Professor of Public Policy, School of Social and Political Science and Director, Academy of Government, University of Edinburgh
Speaker: James Mitchell, FAcSS, FRSE, Professor of Public Policy, School of Social and Political Science and Director, Academy of Government, University of Edinburgh
Date: Sunday, October 7, 2018
Time: 6:30 PM. Doors open at 6 PM.
Place: Hager Auditorium, Museum of the Rockies
Title: Brexit and Scottish Independence: How the Vote to Leave the EU Will Shape Scotland's Future
Sponsoring department: Political Science
In 2014, the Scottish people elected to retain their more than 300 year political union with England. In the 2016 Brexit referendum, Scotland voted decisively to remain in the EU, while a UK-wide majority voted to leave.

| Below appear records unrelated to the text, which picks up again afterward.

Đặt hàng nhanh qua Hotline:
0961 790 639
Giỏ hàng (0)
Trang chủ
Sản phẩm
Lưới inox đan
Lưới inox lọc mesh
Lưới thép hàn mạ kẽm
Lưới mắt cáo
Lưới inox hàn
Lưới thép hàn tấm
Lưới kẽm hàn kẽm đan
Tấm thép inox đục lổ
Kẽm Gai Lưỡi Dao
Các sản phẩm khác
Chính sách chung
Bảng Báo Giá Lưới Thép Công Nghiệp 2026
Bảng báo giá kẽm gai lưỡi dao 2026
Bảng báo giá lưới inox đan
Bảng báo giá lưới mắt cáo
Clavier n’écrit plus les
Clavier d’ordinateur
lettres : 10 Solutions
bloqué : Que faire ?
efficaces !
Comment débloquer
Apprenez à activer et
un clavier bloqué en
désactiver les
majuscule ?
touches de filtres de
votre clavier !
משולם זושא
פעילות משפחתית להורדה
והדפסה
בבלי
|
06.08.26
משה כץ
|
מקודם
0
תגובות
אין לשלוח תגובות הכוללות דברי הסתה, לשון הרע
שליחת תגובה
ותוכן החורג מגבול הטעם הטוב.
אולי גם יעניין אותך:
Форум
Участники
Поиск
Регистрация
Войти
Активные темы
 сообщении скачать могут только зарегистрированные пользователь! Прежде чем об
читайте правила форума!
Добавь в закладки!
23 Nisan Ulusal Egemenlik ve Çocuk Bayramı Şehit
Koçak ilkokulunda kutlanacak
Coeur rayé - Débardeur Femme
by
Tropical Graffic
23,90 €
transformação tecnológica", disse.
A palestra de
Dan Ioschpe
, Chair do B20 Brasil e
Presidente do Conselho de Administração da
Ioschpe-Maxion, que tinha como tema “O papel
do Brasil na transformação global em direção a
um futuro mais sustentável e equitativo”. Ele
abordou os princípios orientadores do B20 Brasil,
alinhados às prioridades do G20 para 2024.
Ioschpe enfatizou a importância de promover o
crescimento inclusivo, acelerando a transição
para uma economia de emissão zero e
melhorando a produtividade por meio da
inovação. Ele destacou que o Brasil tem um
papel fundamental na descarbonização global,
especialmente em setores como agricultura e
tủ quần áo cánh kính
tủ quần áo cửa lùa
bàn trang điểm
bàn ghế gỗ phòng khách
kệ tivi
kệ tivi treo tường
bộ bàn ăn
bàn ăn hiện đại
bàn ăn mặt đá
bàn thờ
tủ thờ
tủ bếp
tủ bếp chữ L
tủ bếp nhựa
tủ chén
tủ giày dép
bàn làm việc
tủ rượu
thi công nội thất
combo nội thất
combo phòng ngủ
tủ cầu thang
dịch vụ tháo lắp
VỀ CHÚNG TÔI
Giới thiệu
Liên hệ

In this talk, Mitchell will discuss the consequences of Brexit for the United Kingdom, and in particular, Scotland. Of special interest is the effect of the split result on existing devolved arrangements not only in Scotland, but in Wales and Northern Ireland. Finally, Mitchell will discuss whether the vote to leave the European Union will embolden the Scottish Government to pursue yet another independence referendum in the near-term and the consequence of the recent Conservative revival for Scottish Parliamentary elections in 2021.
About the speaker:
James Mitchell is an expert on Scottish and British politics, having given evidence to various Parliamentary Committees in Westminster, Holyrood and Stormont on devolved government, constitutional politics and policy. He holds a Ph.D. from Oxford University, and has written extensively on the rise of the Scottish National Party, Scotland's constitutional status and Scottish national identity. He is a co-investigator on the ESRC's Scottish Referendum Study, which explores the how and why Scotland voted to remain in the United Kingdom. His most recent article "Brexit and Scotland," published in the British Journal of Political and International Relations, examines the consequences for the leave vote on Scotland's future prospects for independence.